■ Consigne:
Reproduisez fidèlement le passage du texte ci-dessous sur le mélodrame et la tragédie, de « Il semble quelque » à « édifier le public. ».

■ Texte fourni:
II C. Le fils bâtard de la tragédie ?

En revenant à la lettre du texte aristotélicien, on peut considérer le mélodrame comme une forme actualisée et même radicalisée de la tragédie telle que le poéticien la définit. À cet égard, Gérard Genette propose la mise au point suivante : abordant le problème soulevé par les lignes de La Poétique déterminant les genres en fonction de leur façon de représenter des personnages ‘«’ ‘ pires ’» ou ‘«’ ‘ meilleurs » ’que nous, c’est-à-dire le public, il remarque :

‘La traduction et donc l’interprétation de ces termes engagent évidemment toute l’interprétation de ce versant de la Poétique. Leur sens courant est d’ordre nettement moral, et le contexte de leur première occurrence dans ce chapitre l’est également, qui distingue les caractères par le vice (kakia) et la vertu (arètè) ; la tradition classique ultérieure tend plutôt à une interprétation de type social, la tragédie (et l’épopée) représentant des personnages de haute condition, la comédie de condition vulgaire, et il est bien vrai que la théorie aristotélicienne du héros tragique, que nous allons retrouver, s’accorde mal avec une définition purement morale de son excellence 73 .’

L’opposition au cœur de toute la théorie dramaturgique occidentale – les poéticiens cherchant à la faire respecter ou au contraire à la remettre en cause – est fondée sur une attribution d’un type de personnage à chaque genre que Genette considère comme une lecture forcée du texte d’Aristote. En considérant les personnages non plus en fonction de leur extraction sociale mais en fonction de leur valeur morale, on peut rapprocher le mélodrame de la tragédie dans la mesure où il met en scène des personnages ‘«’ ‘ sacrificiels ’», moralement au-dessus de la moyenne. Le mélodrame apparaît comme un prolongement de la tragédie classique, comme le souligne Florence Naugrette :

‘[…] les catégories du comique et du tragique se redistribuent, respectivement avec le vaudeville et le mélodrame […]. Le mélodrame ‘classique’ figure la société postrévolutionnaire réconciliée ; conçu pour l’édification du peuple, il remplace la défunte tragédie aristocratique en donnant à voir le triomphe des vertus individuelles et civiques, immanquablement récompensées au dénouement 74 .’

L’édification morale du public visée par le spectacle mélodramatique se situe dans la lignée de la catharsis aristotélicienne, dont les classiques ont mis en avant le versant moral à la lumière des interprétations horaciennes si l’on en croit Dominique Combe :

‘Horace […] situe la problématique sur un terrain moral auquel Aristote semblait étranger – et c’est précisément de là que vient l’interprétation classique de la ‘catharsis’ comme purification morale et, plus généralement, la vocation pratique de la littérature à enseigner le Bien […] 75 .’

Il semble quelque peu exagéré d’affirmer que les considérations morales sont absentes de la réflexion artistotélicienne. Toutefois, Combe replace l’insistance sur cette vocation particulière du spectacle dramatique dans le contexte d’une interprétation du texte fondateur. En ce sens, la tendance moralisatrice du mélodrame est un prolongement de la pratique tragique constituant à édifier le public.

■ Informations extraites:
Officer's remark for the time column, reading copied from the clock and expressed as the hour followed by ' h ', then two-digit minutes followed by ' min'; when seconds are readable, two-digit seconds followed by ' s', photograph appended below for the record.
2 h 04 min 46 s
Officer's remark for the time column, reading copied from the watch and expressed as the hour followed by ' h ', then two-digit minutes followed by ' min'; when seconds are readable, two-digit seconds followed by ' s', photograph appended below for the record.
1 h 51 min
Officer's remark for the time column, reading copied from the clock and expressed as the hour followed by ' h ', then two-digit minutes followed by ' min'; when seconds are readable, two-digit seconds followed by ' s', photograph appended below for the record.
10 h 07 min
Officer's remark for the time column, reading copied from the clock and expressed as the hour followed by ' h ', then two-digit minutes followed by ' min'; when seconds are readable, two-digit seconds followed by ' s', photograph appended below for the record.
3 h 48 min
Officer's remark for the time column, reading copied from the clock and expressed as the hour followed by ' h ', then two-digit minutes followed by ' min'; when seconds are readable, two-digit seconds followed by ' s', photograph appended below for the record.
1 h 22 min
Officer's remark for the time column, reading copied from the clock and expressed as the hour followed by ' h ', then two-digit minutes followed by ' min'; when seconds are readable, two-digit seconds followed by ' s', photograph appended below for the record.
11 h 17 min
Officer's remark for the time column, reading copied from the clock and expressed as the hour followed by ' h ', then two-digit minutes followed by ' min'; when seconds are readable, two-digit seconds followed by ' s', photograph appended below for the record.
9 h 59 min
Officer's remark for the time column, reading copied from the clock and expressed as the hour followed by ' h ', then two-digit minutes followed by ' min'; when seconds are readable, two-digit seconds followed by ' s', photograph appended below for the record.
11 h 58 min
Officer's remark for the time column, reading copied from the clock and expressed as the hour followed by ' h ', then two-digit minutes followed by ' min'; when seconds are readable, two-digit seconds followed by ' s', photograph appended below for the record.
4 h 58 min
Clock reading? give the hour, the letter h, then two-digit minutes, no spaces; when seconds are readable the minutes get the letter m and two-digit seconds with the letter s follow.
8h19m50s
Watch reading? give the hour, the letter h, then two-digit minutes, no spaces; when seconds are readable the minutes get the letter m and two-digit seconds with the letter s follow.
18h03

■ Réponse attendue:
Il semble quelque peu exagéré d’affirmer que les considérations morales sont absentes de la réflexion artistotélicienne. Toutefois, Combe replace l’insistance sur cette vocation particulière du spectacle dramatique dans le contexte d’une interprétation du texte fondateur. En ce sens, la tendance moralisatrice du mélodrame est un prolongement de la pratique tragique constituant à édifier le public.